### [WORK TO BE COMPLETED]
Could you copy the stretch of the records below from the line containing "Count of apples: 10" through their end, word for word, with the pictures left out?

──────── DATA SUPPLIED

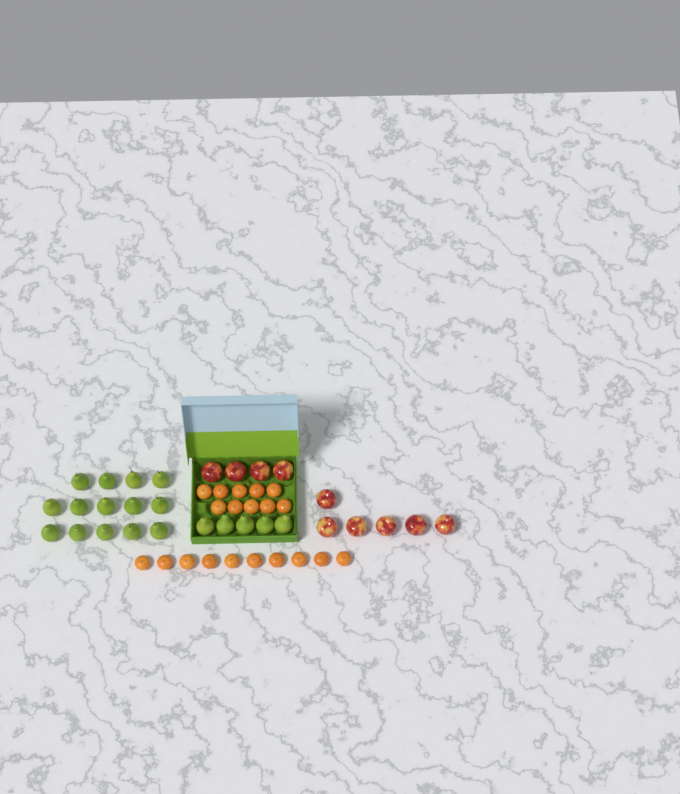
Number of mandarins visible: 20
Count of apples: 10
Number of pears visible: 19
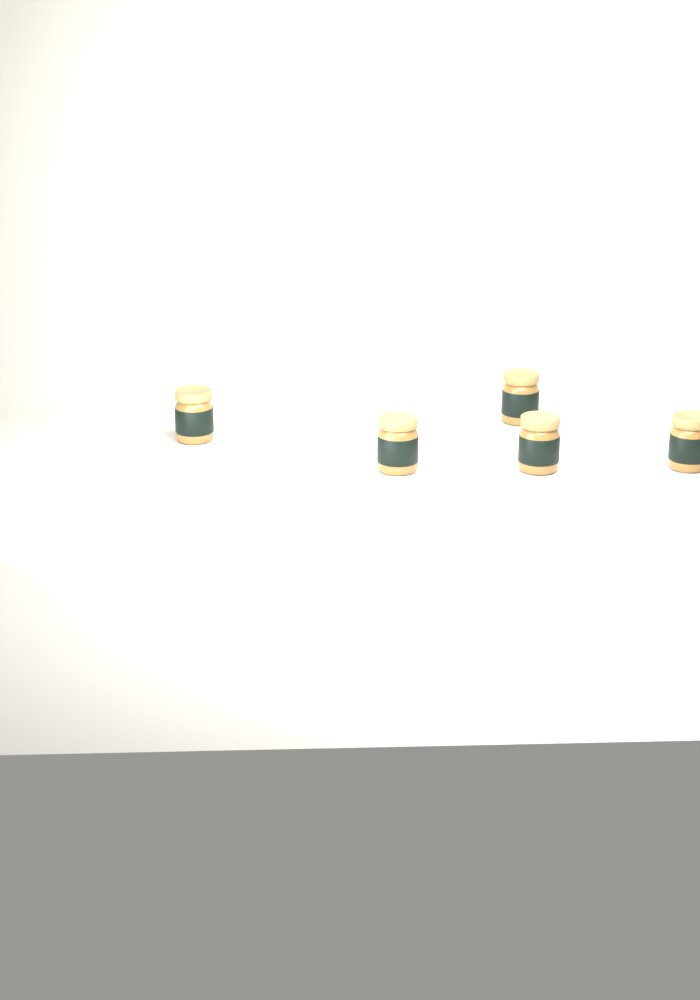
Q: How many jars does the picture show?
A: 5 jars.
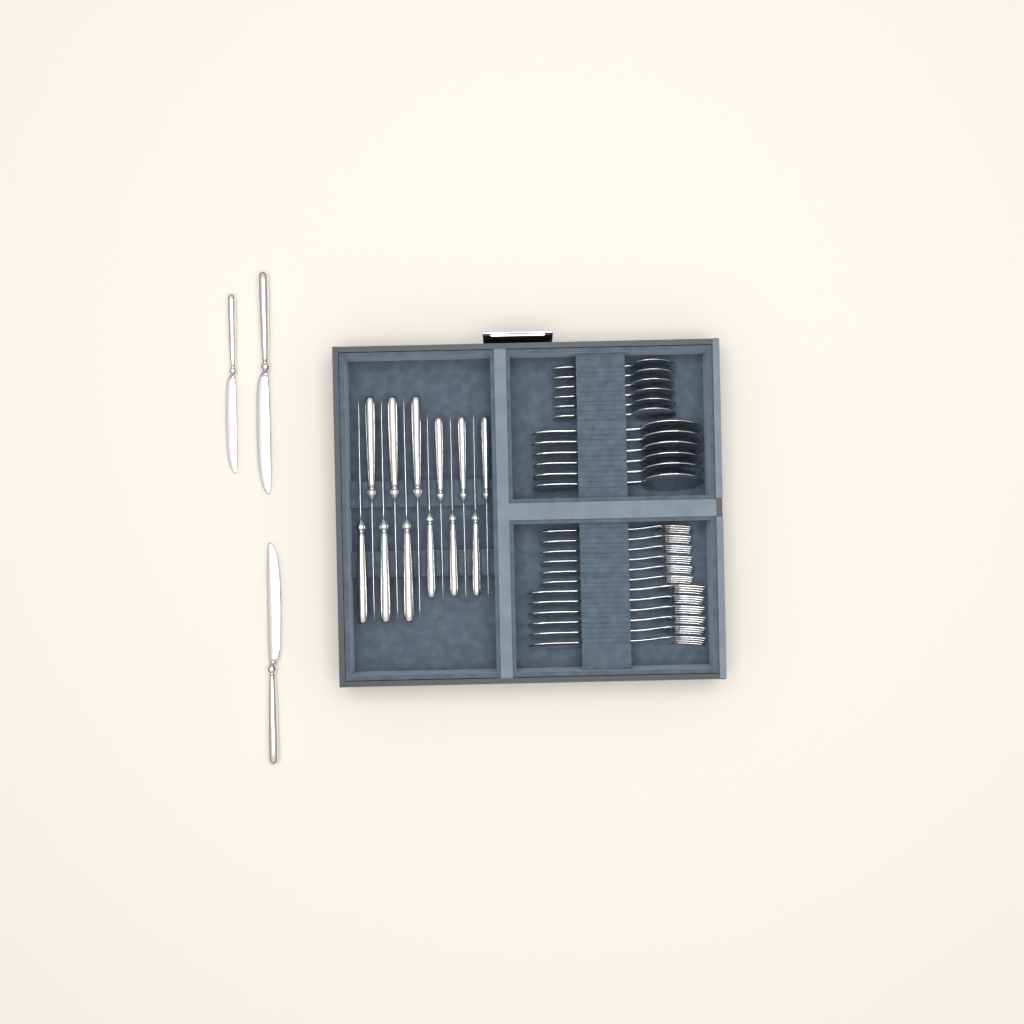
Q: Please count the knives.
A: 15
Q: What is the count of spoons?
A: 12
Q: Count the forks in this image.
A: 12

────────────────

### [RESPONSE TO THE EXERCISE]
Count of apples: 10
Number of pears visible: 19
Q: How many jars does the picture show?
A: 5 jars.
Q: Please count the knives.
A: 15
Q: What is the count of spoons?
A: 12
Q: Count the forks in this image.
A: 12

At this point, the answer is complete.